Law firm Herbert Smith Freehills has increased its pension contributions from 8pc to 12pc in a bid to ensure workers save enough to meet basic everyday needs once they leave work.
It means lawyers and business support staff will have to contribute 5pc of their salary to their pension, up from 3pc. The firm is also lifting its employer contribution from 5pc to 7pc.
All new workers are automatically enrolled into the new pension scheme, while existing employees will be encouraged to opt in.
However, employees are allowed to voluntarily increase or reduce contributions as their individual priorities and commitments change over time, the firm said.
Last year, Herbert Smith Freehills handed on average £1.16m of profits to each equity partner. Meanwhile, newly qualified solicitors in London are paid a base salary of £120,000.

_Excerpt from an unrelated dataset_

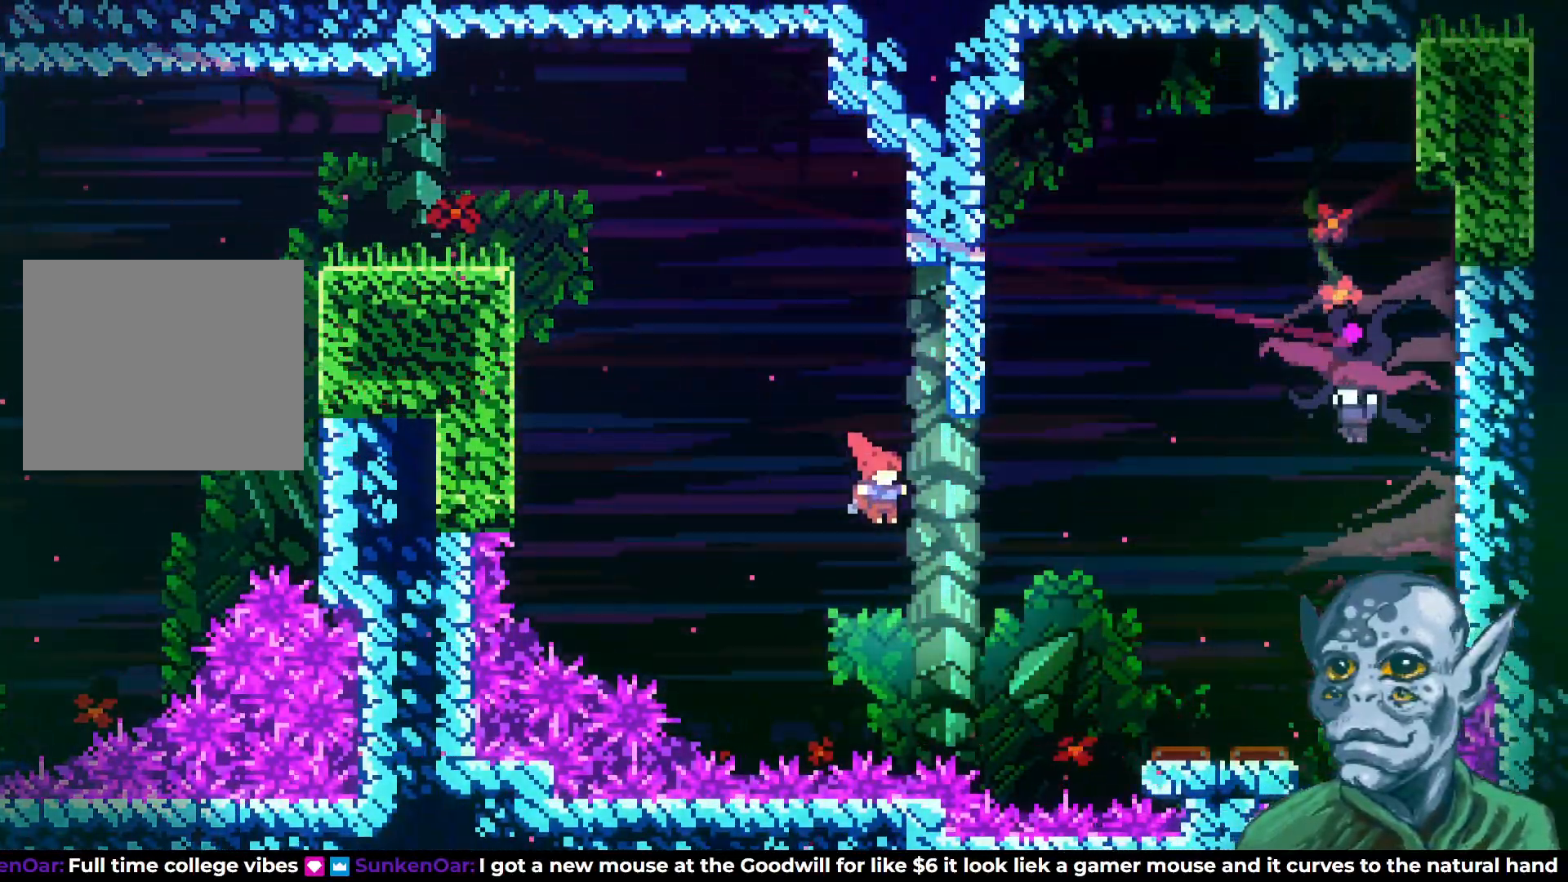
{"buttons": ["DPAD_RIGHT"], "left_stick": "center", "right_stick": "center", "events": [[150, "SQUARE", "down"], [267, "SQUARE", "up"]]}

The pensions change meant Herbert Smith Freehills became the first law firm to become an accredited ‘Living Pension’ employer, awarded by the Living Wage Foundation.
The standard is appointed to employers which meet voluntary savings targets, independently calculated using a basket of household goods and services, as well as the UK’s Minimum Income Standard.
Other organisations signing up to the initiative include insurers Phoenix Group and Aviva, charity Good Things Foundation, investment company Wealthify and campaign group Citizens UK.
“Being a responsible employer is about more than ensuring staff are looked after whilst they work for you; it is about recognising that providing employees with stability and security in retirement is just as important,” said Alison Brown, executive partner at Herbert Smith Freehills.
It follows warnings from Blackrock boss Larry Fink that the world is sleep walking into a “silent” retirement crisis as people live longer.
The chief executive stressed last week that ageing populations and lower birth rates will make affording retirement more challenging.
Retired people will be forced to spend more on healthcare and housing as shrinking tax bases make generous state pensions less affordable, he warned in his annual letter to investors.
Last month, the Institute for Fiscal Studies found that fewer than one-in-a-hundred private sector employees are actively boosting their pension contributions when they receive a 10pc pay rise.